Qu'est-ce qui fait un bon film sur la drogue ? Cela peut-il ne concerner rien, ou faut-il que cela concerne tellement de choses que vous devez consommer une substance contrôlée pour penser que vous accédez à toutes ses couches de sens ? Est-ce que ça a juste besoin de te fairesentircomme si tu prenais de la drogue ? À une autre époque,Annihilationse sentirait destiné à être un classique des dortoirs, à résider dans un royaume de merde trippante aux côtés de Jodorowsky et Gilliam. Désormais, les films sont suffisamment souples pour pouvoir vivre sous la forme d'une poignée de GIF et de clips de leurs visuels malveillants et luxuriants, comme un spectacle pour se défoncer et vérifier. Cet aspect du film est clairement en conflit avec tous les « pourquoi es-tu venu ici » de Syd Field, un rembourrage de motivation entre ses décors troublants, et c'est une décision très digne d'un studio de supposer que la seule façon de donner un « sens » à un Le cinéma, c'est faire en parler. (C'est aussi une décision de studio de faire jouer Portman et Leigh dans des films qui ont été écrits, mais de manière non centrale dans l'intrigue, en tant que femmes asiatiques et autochtones respectivement.) Garland raconte l'histoire à travers des visuels et à travers un fil conducteur de biologie cellulaire le plus courant. les producteurs n’auraient pas confiance en un public à suivre.

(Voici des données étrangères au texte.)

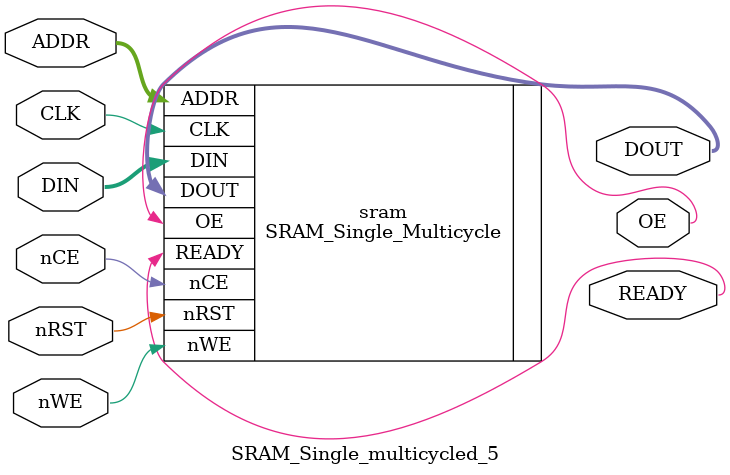
<source format=v>
`include "system_defines.vh"

module SRAM_Single_multicycled_5 (
	input					CLK,	// clock
	input					nRST,	// reset (active low)
	input					nCE,	// chip enable (active low)
	input					nWE,	// write enable (active low)
	output					READY,	// input ready
	input	[6:0]			ADDR,	// address
	input	[31:0]			DIN,	// data input
	output					OE,		// output enable
	output	[31:0]			DOUT	// data output
);

// definition & assignment ---------------------------------------------------

// implementation ------------------------------------------------------------
SRAM_Single_Multicycle #(
	.ADDR_WIDTH		(7),
	.DATA_WIDTH		(32),
	.CYCLE			(5)
) sram (
	.CLK			(CLK),
	.nRST			(nRST),
	.nCE			(nCE),
	.nWE			(nWE),
	.READY			(READY),
	.ADDR			(ADDR),
	.DIN			(DIN),
	.OE				(OE),
	.DOUT			(DOUT)
);

endmodule

</source>
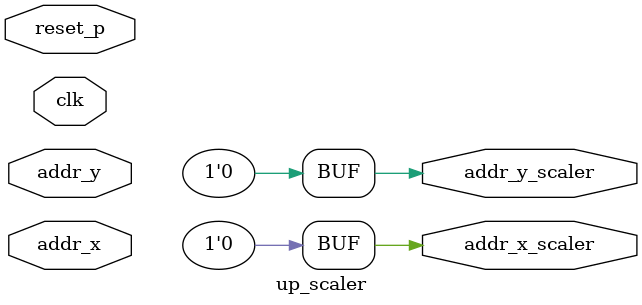
<source format=v>
module up_scaler 
#(parameter scale_factor = $clog2(2))

    (input clk, reset_p,
    input addr_x,
    input addr_y,

    output addr_x_scaler,
    output addr_y_scaler);

    wire w_25mhz;
    clock_div_4 mh_25(
                .clk(clk), .reset_p(reset_p),
                .clk_div_100(w_25mhz),
                .cp_div_100());

    integer pixel_counter;
    always @(negedge clk or posedge reset_p) begin
        if (reset_p) begin
            pixel_counter = 0;
        end
        else if(w_25mhz) begin
            pixel_counter = pixel_counter + 1;
            if (pixel_counter >= 76800) pixel_counter = 0;
        end
    end

    assign addr_x_scaler = addr_x>>scale_factor;
    assign addr_y_scaler = addr_y>>scale_factor;
endmodule
</source>
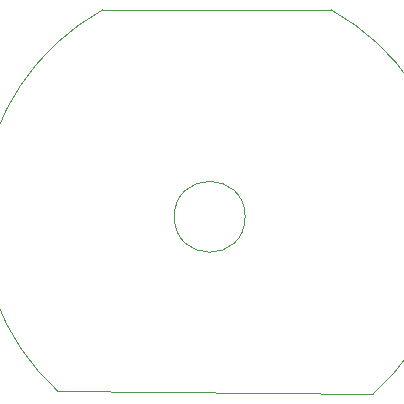
<source format=gbr>
%TF.GenerationSoftware,KiCad,Pcbnew,(6.0.10)*%
%TF.CreationDate,2023-09-05T22:10:59+02:00*%
%TF.ProjectId,Pump PCB,50756d70-2050-4434-922e-6b696361645f,rev?*%
%TF.SameCoordinates,Original*%
%TF.FileFunction,Profile,NP*%
%FSLAX46Y46*%
G04 Gerber Fmt 4.6, Leading zero omitted, Abs format (unit mm)*
G04 Created by KiCad (PCBNEW (6.0.10)) date 2023-09-05 22:10:59*
%MOMM*%
%LPD*%
G01*
G04 APERTURE LIST*
%TA.AperFunction,Profile*%
%ADD10C,0.050000*%
%TD*%
%TA.AperFunction,Profile*%
%ADD11C,0.100000*%
%TD*%
G04 APERTURE END LIST*
D10*
X131778000Y-57150000D02*
G75*
G03*
X131778000Y-57150000I-3000000J0D01*
G01*
D11*
X142621000Y-72136000D02*
G75*
G03*
X139067988Y-39635037I-13230435J14998336D01*
G01*
X142621000Y-72136000D02*
X115931820Y-71931836D01*
X119713014Y-39635037D02*
X139067988Y-39635037D01*
X119713017Y-39635042D02*
G75*
G03*
X115931820Y-71931836I9677483J-17502748D01*
G01*
M02*

</source>
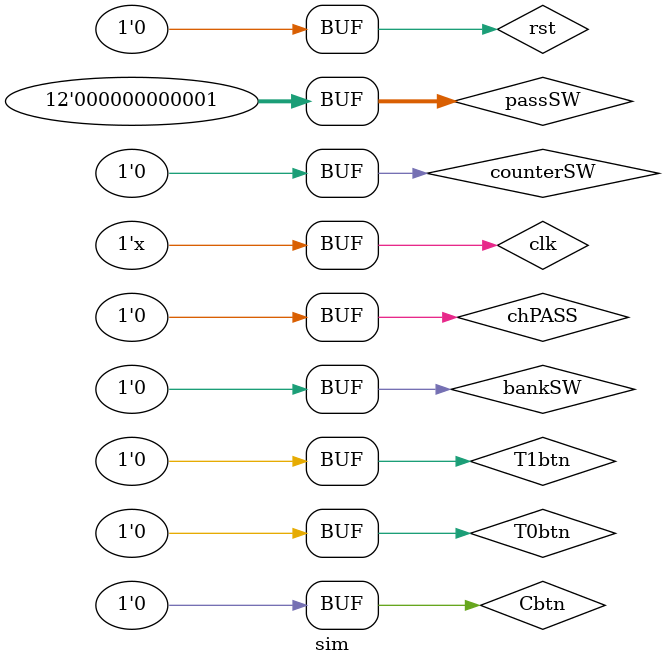
<source format=v>
`timescale 1ns / 1ps


module sim(
    );

        reg clk, rst, T1btn, T0btn, Cbtn, counterSW, bankSW, chPASS;
        wire bnkLED, t1LED, t0LED, Wait;
        reg [11:0] passSW;
        wire [4:0] ssd0, ssd1, ssd2, ssd3;
    bankSystem core(.ssd0(ssd0), .ssd1(ssd1), .ssd2(ssd2), .ssd3(ssd3), .passSW(passSW),
            .Teller1btn(T1btn), .Teller0btn(T0btn), .bankLed(bnkLED), .Teller1led(t1LED), .Teller0led(t0LED),
            .rst(rst), .clk(clk), .customerBTN(Cbtn),  .counterSW(counterSW), .bankSW(bankSW), .chPASS(chPASS), .Wait(Wait));

    always #5 clk = !clk; //posedge @ ...X5, negedge @...X0

    initial
        begin
            clk = 0;
            rst = 0;
            T1btn = 0;
            T0btn = 0;
            Cbtn = 0;
            counterSW = 0;
            bankSW = 0;
            chPASS = 0;
            passSW = 12'b0;
            #1 //1
            rst = 1;
            #5; //6
            rst = 0;
            #5; //11
            bankSW = 1;
            T0btn = 1;
            #5; //16
            T0btn = 0;
            #5; //21
            T1btn = 1;
            #5; //26
            T1btn = 0;
            bankSW = 0;
            #5 //31
            Cbtn = 1;
            #5 //36
            Cbtn = 0;
            #5 //41
            counterSW = 1;
            T1btn = 1;
            #5 //46
            counterSW = 0;
            T1btn = 0;
            #105 //151
            T1btn = 1;
            #5; //156
            T1btn = 0;
            #5 //161
            T1btn = 1;
            #5; //166
            T1btn = 0;
            #5 //171
            Cbtn = 1;
            #5 //176
            Cbtn = 0;
            #5 //181
            counterSW = 1;
            T0btn = 1;
            #5 //186
            counterSW = 0;
            T0btn = 0;
            #5 //191
            chPASS = 1;
            T0btn = 1;
            #10 //201
            passSW = 12'b1;
            T0btn = 0;
            #10 //211
            T0btn = 1;
            #5 //216
            chPASS = 0;
            T0btn = 0;
            #5 //221
            T0btn = 1;
            #5 //226
            T0btn = 0;
            #5 //231
            counterSW = 1;
            T1btn = 1;
            #10 //241
            passSW = 12'b0;
            #5 //246
            counterSW = 0;
            T1btn = 0;
            #35 //281
            bankSW = 1;
            #5 //286
            bankSW = 0;
            #5 //291
            Cbtn = 1;
            #5 //296
            Cbtn = 0;
            passSW = 12'b1;
            #95 //391
            bankSW = 1;
            T0btn = 1;
            #5 //396
            bankSW = 0;
            T0btn = 0;
            #5 //401
            T1btn = 1;
            #5 //406
            T1btn = 0;
            #5 //411
            T0btn = 1;
            #5 //416
            T0btn = 0;
            #5 //421
            counterSW = 1;
            T0btn = 1;
            #5 //426
            counterSW = 0;
            T0btn = 0;
            #5 //431
            bankSW = 1;
            passSW = 12'b0;
            T1btn = 1;
            #5 //436
            T1btn = 0;
            #5 //441
            T0btn = 1;
            passSW = 12'b1;
            #5 //446
            T0btn = 0;
            bankSW = 0;

        end

endmodule

</source>
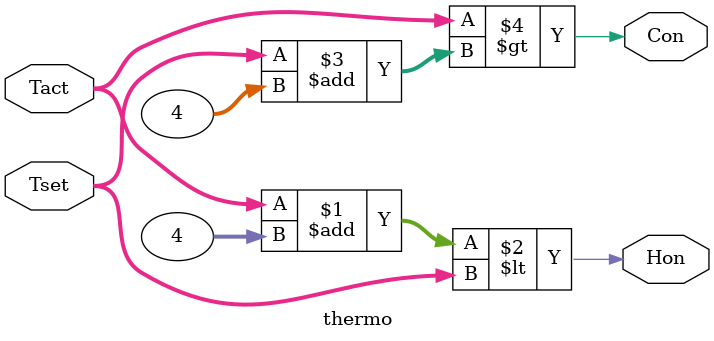
<source format=v>
module thermo #(parameter SIZE = 8) (
    input [SIZE-1:0] Tset,
    input [SIZE-1:0] Tact,
    output Hon,
    output Con,
);
    assign Hon = (Tact + 4) < Tset;
    assign Con = Tact > (Tset + 4);
endmodule

// (b) To instantiate
// thermo U1 (.Tset(Tset), .Tact(Tact), .Hon(Hon), .Con(Con));

// (c)
// thermo  #(.SIZE(12)) U1 (.Tset(Tset), .Tact(Tact), .Hon(Hon), .Con(Con));
</source>
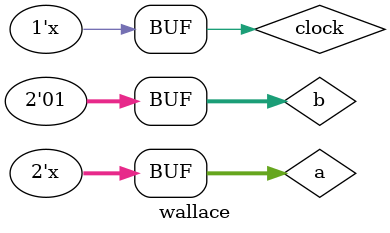
<source format=v>

 
module wallace();

reg[1:0] a,b;
wire [3:0] out;
reg clock;
initial
begin 
clock=0;
a=2'b1;
b=2'b1;
end

always # 15
a=a+1;

always #2
clock=~clock;


wallace2 DUT(
.P(out),.A(a),.B(b),.clock(clock)

);

endmodule

</source>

Mais confondre la succession de spectacles de Garland ressemblant à des maisons hantées avec Acid: The Place reviendrait à passer à côté de tout le travail émotionnel qu'il accomplit. (Cependant, les personnes délicates doivent être averties que ces spectacles vont de légèrement dérangeants à sanglants et dégoûtants à absolument terrifiants.) L'anéantissement du titre du film est du genre auto-dirigé, et il fonctionne à un niveau moléculaire, même lorsque les pièges narratifs hollywoodiens du film l'a laissé tomber. Le film est radicalement différent du livre de VanderMeer, mais il parle aussi de quelque chose qui ne peut être prononcé et, par conséquent, Garland reste silencieux pendant la finale époustouflante du film. Quelque chose à l'intersection de la fin de2001 : Une odyssée de l'espaceet la danse moderne, cela m'a coupé le souffle avec sa représentation impitoyable du poids implacable de la dépression ; l'impulsion à l'autodestruction. Le film a un œil sur la structure de la « fille finale » des films d’horreur tout au long de son expédition, et la fin prend cette phrase, la retourne et la brise en mille points de lumière réfractés. Comme tout ce qui est aussi cosmique, on se moquera certainement de cela en le qualifiant de « merde trippante ». Mais je soupçonne qu’une partie importante du public s’y retrouvera.